More companies are looking for strategic thinking skills and customer research experience, not just project management capabilities. Job descriptions are starting to emphasize business outcomes and user empathy.
Has anything changed in the field that would make you approach the book differently if you were writing it today?
I'd probably spend more time on data and analytics. The tools for measuring user behavior have gotten so much better since 2018. There's less excuse now for not having good outcome metrics.
What criticism has the book received that you think is valid?
Some people point out that it's easier to implement these ideas in digital products than in physical products or regulated industries. I think that's fair - the principles are universal, but the tactics need to be adapted.
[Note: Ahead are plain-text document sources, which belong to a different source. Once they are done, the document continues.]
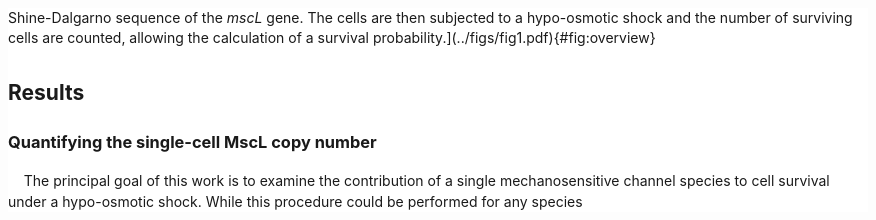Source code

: Shine-Dalgarno
sequence
of the
*mscL*
gene.
The
cells
are
then
subjected
to a
hypo-osmotic
shock
and
the
number
of
surviving
cells
are
counted,
allowing
the
calculation
of a
survival
probability.](../figs/fig1.pdf){#fig:overview}

Results
-------

### Quantifying the single-cell MscL copy number

    The
principal
goal
of
this
work
is to
examine
the
contribution
of a
single
mechanosensitive
channel
species
to
cell
survival
under
a
hypo-osmotic
shock.
While
this
procedure
could
be
performed
for
any
species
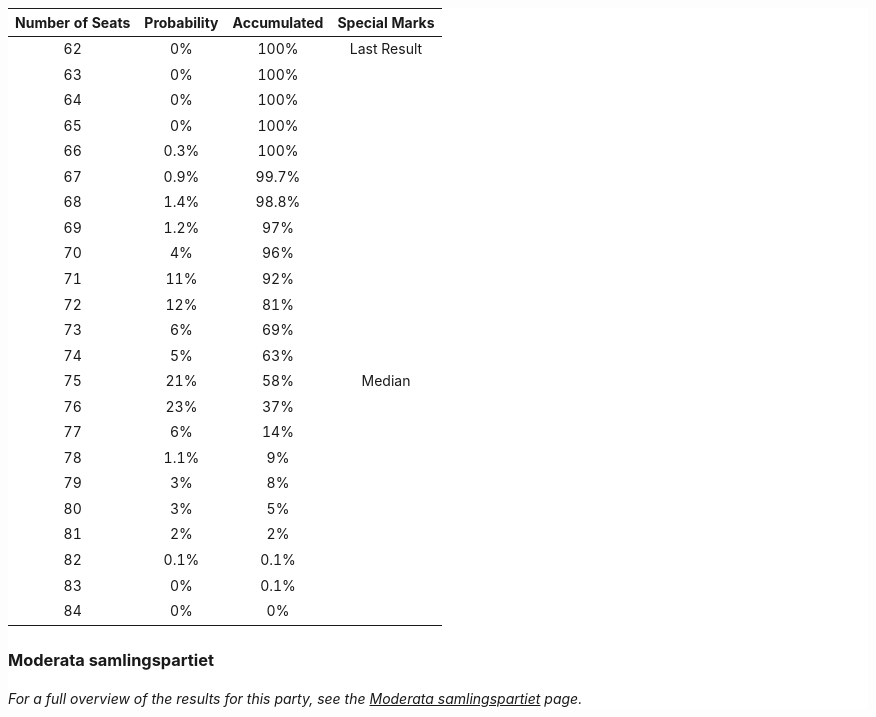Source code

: 
| Number of Seats | Probability | Accumulated | Special Marks |
|:---------------:|:-----------:|:-----------:|:-------------:|
| 62 | 0% | 100% | Last Result |
| 63 | 0% | 100% |  |
| 64 | 0% | 100% |  |
| 65 | 0% | 100% |  |
| 66 | 0.3% | 100% |  |
| 67 | 0.9% | 99.7% |  |
| 68 | 1.4% | 98.8% |  |
| 69 | 1.2% | 97% |  |
| 70 | 4% | 96% |  |
| 71 | 11% | 92% |  |
| 72 | 12% | 81% |  |
| 73 | 6% | 69% |  |
| 74 | 5% | 63% |  |
| 75 | 21% | 58% | Median |
| 76 | 23% | 37% |  |
| 77 | 6% | 14% |  |
| 78 | 1.1% | 9% |  |
| 79 | 3% | 8% |  |
| 80 | 3% | 5% |  |
| 81 | 2% | 2% |  |
| 82 | 0.1% | 0.1% |  |
| 83 | 0% | 0.1% |  |
| 84 | 0% | 0% |  |

### Moderata samlingspartiet

*For a full overview of the results for this party, see the [Moderata samlingspartiet](party-moderatasamlingspartiet.html) page.*
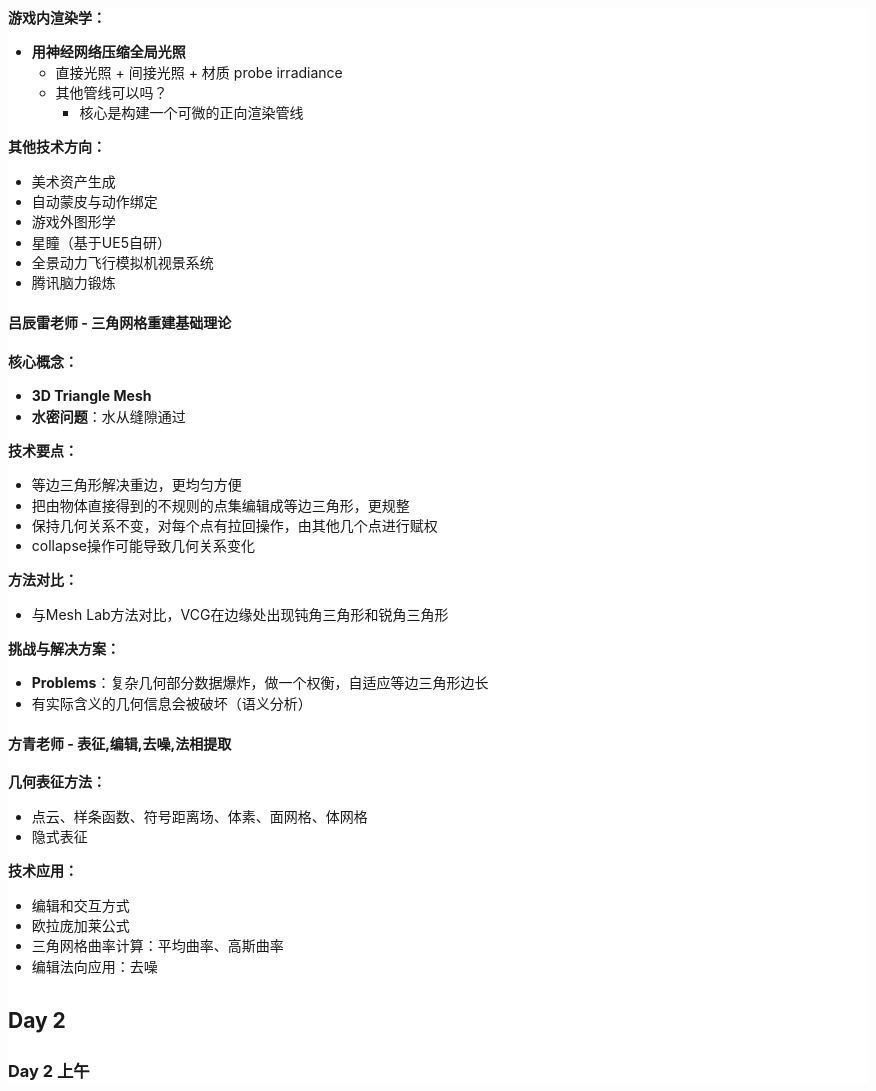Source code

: **游戏内渲染学：**

- **用神经网络压缩全局光照**
  - 直接光照 + 间接光照 + 材质 probe irradiance
  - 其他管线可以吗？
    - 核心是构建一个可微的正向渲染管线

**其他技术方向：**

- 美术资产生成
- 自动蒙皮与动作绑定
- 游戏外图形学
- 星瞳（基于UE5自研）
- 全景动力飞行模拟机视景系统
- 腾讯脑力锻炼

#### 吕辰雷老师 - 三角网格重建基础理论

**核心概念：**

- **3D Triangle Mesh**
- **水密问题**：水从缝隙通过

**技术要点：**

- 等边三角形解决重边，更均匀方便
- 把由物体直接得到的不规则的点集编辑成等边三角形，更规整
- 保持几何关系不变，对每个点有拉回操作，由其他几个点进行赋权
- collapse操作可能导致几何关系变化

**方法对比：**

- 与Mesh Lab方法对比，VCG在边缘处出现钝角三角形和锐角三角形

**挑战与解决方案：**

- **Problems**：复杂几何部分数据爆炸，做一个权衡，自适应等边三角形边长
- 有实际含义的几何信息会被破坏（语义分析）

#### 方青老师 - 表征,编辑,去噪,法相提取

**几何表征方法：**

- 点云、样条函数、符号距离场、体素、面网格、体网格
- 隐式表征

**技术应用：**

- 编辑和交互方式
- 欧拉庞加莱公式
- 三角网格曲率计算：平均曲率、高斯曲率
- 编辑法向应用：去噪

## Day 2

### Day 2 上午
As we wrap up, what's the single most important mindset shift you want listeners to take from this conversation?
Stop measuring your success by how busy you are or how much you're shipping. Start measuring your success by whether you're solving real problems for real people. That shift in perspective changes everything.
And if someone walks away from this episode and does just one thing differently, what should it be?
Before you build anything new, write down the specific problem you're trying to solve and exactly how you'll know if you've solved it. Make those two things visible to your team and stakeholders. That one practice will transform how you work.
Melissa, thank you for taking the time to dive deep into these ideas. 'Escaping the Build Trap' really is essential reading for anyone involved in building products.
Thanks for the thoughtful questions, Marcus. I hope this helps some teams break free from the trap and start creating real value.